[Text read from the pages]
########################################

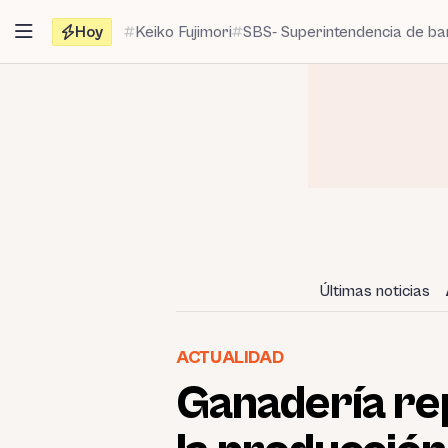
Saltar
Hoy
Keiko Fujimori
SBS- Superintendencia de b
al
contenido
Últimas noticias
ACTUALIDAD
Ganadería rep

########################################

Write out every line of text from the items above word for word, and leave out the pictures.

Saltar
Hoy
Keiko Fujimori
SBS- Superintendencia de b
al
contenido
Últimas noticias
ACTUALIDAD
Ganadería rep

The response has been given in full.